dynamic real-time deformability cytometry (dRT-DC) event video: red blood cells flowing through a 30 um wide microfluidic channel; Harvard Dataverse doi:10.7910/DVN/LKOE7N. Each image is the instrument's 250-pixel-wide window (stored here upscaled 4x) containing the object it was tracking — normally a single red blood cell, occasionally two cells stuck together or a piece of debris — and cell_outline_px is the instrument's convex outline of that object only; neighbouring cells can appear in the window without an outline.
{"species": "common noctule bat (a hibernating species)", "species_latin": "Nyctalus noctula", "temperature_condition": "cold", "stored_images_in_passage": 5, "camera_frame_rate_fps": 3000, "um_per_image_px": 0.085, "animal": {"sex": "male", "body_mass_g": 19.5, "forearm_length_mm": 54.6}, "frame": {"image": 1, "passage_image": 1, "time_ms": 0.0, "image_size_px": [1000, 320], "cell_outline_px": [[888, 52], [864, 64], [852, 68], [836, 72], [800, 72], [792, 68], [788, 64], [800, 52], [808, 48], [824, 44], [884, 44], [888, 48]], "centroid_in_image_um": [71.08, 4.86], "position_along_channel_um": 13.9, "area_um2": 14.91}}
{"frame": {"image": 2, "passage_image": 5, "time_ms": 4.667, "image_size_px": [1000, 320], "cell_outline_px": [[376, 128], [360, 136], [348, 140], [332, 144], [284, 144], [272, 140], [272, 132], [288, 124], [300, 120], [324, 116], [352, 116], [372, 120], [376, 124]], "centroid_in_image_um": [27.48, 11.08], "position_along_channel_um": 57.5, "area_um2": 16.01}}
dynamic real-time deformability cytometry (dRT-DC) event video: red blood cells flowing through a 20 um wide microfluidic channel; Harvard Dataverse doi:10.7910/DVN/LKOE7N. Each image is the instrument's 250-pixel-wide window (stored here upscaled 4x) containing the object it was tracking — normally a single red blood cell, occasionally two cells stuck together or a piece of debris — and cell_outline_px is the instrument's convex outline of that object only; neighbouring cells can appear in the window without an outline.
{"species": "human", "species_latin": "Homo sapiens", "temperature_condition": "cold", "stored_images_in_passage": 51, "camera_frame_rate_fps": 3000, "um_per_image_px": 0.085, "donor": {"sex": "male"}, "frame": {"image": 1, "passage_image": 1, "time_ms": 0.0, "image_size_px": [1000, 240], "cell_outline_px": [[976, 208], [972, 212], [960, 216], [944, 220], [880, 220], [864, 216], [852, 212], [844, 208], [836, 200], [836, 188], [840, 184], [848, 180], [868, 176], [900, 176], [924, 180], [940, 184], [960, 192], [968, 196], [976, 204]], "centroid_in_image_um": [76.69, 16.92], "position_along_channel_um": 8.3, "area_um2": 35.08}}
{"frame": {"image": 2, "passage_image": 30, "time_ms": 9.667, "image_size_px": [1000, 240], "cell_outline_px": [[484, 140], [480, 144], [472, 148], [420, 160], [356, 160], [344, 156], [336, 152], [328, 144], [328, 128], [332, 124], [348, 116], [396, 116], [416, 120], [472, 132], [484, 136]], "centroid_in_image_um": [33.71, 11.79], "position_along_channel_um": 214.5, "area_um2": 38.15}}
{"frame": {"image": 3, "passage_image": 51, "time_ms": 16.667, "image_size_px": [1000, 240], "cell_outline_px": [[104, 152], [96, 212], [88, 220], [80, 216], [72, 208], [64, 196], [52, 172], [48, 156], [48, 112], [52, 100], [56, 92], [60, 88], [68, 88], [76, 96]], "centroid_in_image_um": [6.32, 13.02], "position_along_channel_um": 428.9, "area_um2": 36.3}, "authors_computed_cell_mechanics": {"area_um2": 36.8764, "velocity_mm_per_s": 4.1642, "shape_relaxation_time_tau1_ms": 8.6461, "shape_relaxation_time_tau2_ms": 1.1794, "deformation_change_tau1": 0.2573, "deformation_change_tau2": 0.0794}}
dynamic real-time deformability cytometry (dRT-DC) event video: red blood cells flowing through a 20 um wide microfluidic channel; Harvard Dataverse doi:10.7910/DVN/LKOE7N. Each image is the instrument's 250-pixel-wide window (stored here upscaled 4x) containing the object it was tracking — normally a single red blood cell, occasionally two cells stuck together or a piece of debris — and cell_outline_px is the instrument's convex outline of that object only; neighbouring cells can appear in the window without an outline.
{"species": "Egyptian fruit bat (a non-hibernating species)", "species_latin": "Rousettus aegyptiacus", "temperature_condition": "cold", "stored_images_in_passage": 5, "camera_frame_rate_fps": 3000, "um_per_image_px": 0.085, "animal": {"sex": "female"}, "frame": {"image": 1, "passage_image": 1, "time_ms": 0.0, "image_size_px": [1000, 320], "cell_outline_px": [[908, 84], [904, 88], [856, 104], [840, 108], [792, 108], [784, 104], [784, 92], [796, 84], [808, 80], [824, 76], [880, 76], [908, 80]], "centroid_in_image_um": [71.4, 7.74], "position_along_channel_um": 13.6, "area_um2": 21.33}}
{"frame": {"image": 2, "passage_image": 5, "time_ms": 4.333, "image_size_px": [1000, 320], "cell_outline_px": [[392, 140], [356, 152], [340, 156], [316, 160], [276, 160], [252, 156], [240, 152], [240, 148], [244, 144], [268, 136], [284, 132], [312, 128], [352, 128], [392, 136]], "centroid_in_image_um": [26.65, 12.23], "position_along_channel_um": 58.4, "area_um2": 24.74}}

■ ■ ■

YOUR OBJECTIVE:
Copy out each line exactly.

WRITTEN ANSWER:
dynamic real-time deformability cytometry (dRT-DC) event video: red blood cells flowing through a 30 um wide microfluidic channel; Harvard Dataverse doi:10.7910/DVN/LKOE7N. Each image is the instrument's 250-pixel-wide window (stored here upscaled 4x) containing the object it was tracking — normally a single red blood cell, occasionally two cells stuck together or a piece of debris — and cell_outline_px is the instrument's convex outline of that object only; neighbouring cells can appear in the window without an outline.
{"species": "common noctule bat (a hibernating species)", "species_latin": "Nyctalus noctula", "temperature_condition": "cold", "stored_images_in_passage": 5, "camera_frame_rate_fps": 3000, "um_per_image_px": 0.085, "animal": {"sex": "male", "body_mass_g": 19.5, "forearm_length_mm": 54.6}, "frame": {"image": 1, "passage_image": 1, "time_ms": 0.0, "image_size_px": [1000, 320], "cell_outline_px": [[888, 52], [864, 64], [852, 68], [836, 72], [800, 72], [792, 68], [788, 64], [800, 52], [808, 48], [824, 44], [884, 44], [888, 48]], "centroid_in_image_um": [71.08, 4.86], "position_along_channel_um": 13.9, "area_um2": 14.91}}
{"frame": {"image": 2, "passage_image": 5, "time_ms": 4.667, "image_size_px": [1000, 320], "cell_outline_px": [[376, 128], [360, 136], [348, 140], [332, 144], [284, 144], [272, 140], [272, 132], [288, 124], [300, 120], [324, 116], [352, 116], [372, 120], [376, 124]], "centroid_in_image_um": [27.48, 11.08], "position_along_channel_um": 57.5, "area_um2": 16.01}}
dynamic real-time deformability cytometry (dRT-DC) event video: red blood cells flowing through a 20 um wide microfluidic channel; Harvard Dataverse doi:10.7910/DVN/LKOE7N. Each image is the instrument's 250-pixel-wide window (stored here upscaled 4x) containing the object it was tracking — normally a single red blood cell, occasionally two cells stuck together or a piece of debris — and cell_outline_px is the instrument's convex outline of that object only; neighbouring cells can appear in the window without an outline.
{"species": "human", "species_latin": "Homo sapiens", "temperature_condition": "cold", "stored_images_in_passage": 51, "camera_frame_rate_fps": 3000, "um_per_image_px": 0.085, "donor": {"sex": "male"}, "frame": {"image": 1, "passage_image": 1, "time_ms": 0.0, "image_size_px": [1000, 240], "cell_outline_px": [[976, 208], [972, 212], [960, 216], [944, 220], [880, 220], [864, 216], [852, 212], [844, 208], [836, 200], [836, 188], [840, 184], [848, 180], [868, 176], [900, 176], [924, 180], [940, 184], [960, 192], [968, 196], [976, 204]], "centroid_in_image_um": [76.69, 16.92], "position_along_channel_um": 8.3, "area_um2": 35.08}}
{"frame": {"image": 2, "passage_image": 30, "time_ms": 9.667, "image_size_px": [1000, 240], "cell_outline_px": [[484, 140], [480, 144], [472, 148], [420, 160], [356, 160], [344, 156], [336, 152], [328, 144], [328, 128], [332, 124], [348, 116], [396, 116], [416, 120], [472, 132], [484, 136]], "centroid_in_image_um": [33.71, 11.79], "position_along_channel_um": 214.5, "area_um2": 38.15}}
{"frame": {"image": 3, "passage_image": 51, "time_ms": 16.667, "image_size_px": [1000, 240], "cell_outline_px": [[104, 152], [96, 212], [88, 220], [80, 216], [72, 208], [64, 196], [52, 172], [48, 156], [48, 112], [52, 100], [56, 92], [60, 88], [68, 88], [76, 96]], "centroid_in_image_um": [6.32, 13.02], "position_along_channel_um": 428.9, "area_um2": 36.3}, "authors_computed_cell_mechanics": {"area_um2": 36.8764, "velocity_mm_per_s": 4.1642, "shape_relaxation_time_tau1_ms": 8.6461, "shape_relaxation_time_tau2_ms": 1.1794, "deformation_change_tau1": 0.2573, "deformation_change_tau2": 0.0794}}
dynamic real-time deformability cytometry (dRT-DC) event video: red blood cells flowing through a 20 um wide microfluidic channel; Harvard Dataverse doi:10.7910/DVN/LKOE7N. Each image is the instrument's 250-pixel-wide window (stored here upscaled 4x) containing the object it was tracking — normally a single red blood cell, occasionally two cells stuck together or a piece of debris — and cell_outline_px is the instrument's convex outline of that object only; neighbouring cells can appear in the window without an outline.
{"species": "Egyptian fruit bat (a non-hibernating species)", "species_latin": "Rousettus aegyptiacus", "temperature_condition": "cold", "stored_images_in_passage": 5, "camera_frame_rate_fps": 3000, "um_per_image_px": 0.085, "animal": {"sex": "female"}, "frame": {"image": 1, "passage_image": 1, "time_ms": 0.0, "image_size_px": [1000, 320], "cell_outline_px": [[908, 84], [904, 88], [856, 104], [840, 108], [792, 108], [784, 104], [784, 92], [796, 84], [808, 80], [824, 76], [880, 76], [908, 80]], "centroid_in_image_um": [71.4, 7.74], "position_along_channel_um": 13.6, "area_um2": 21.33}}
{"frame": {"image": 2, "passage_image": 5, "time_ms": 4.333, "image_size_px": [1000, 320], "cell_outline_px": [[392, 140], [356, 152], [340, 156], [316, 160], [276, 160], [252, 156], [240, 152], [240, 148], [244, 144], [268, 136], [284, 132], [312, 128], [352, 128], [392, 136]], "centroid_in_image_um": [26.65, 12.23], "position_along_channel_um": 58.4, "area_um2": 24.74}}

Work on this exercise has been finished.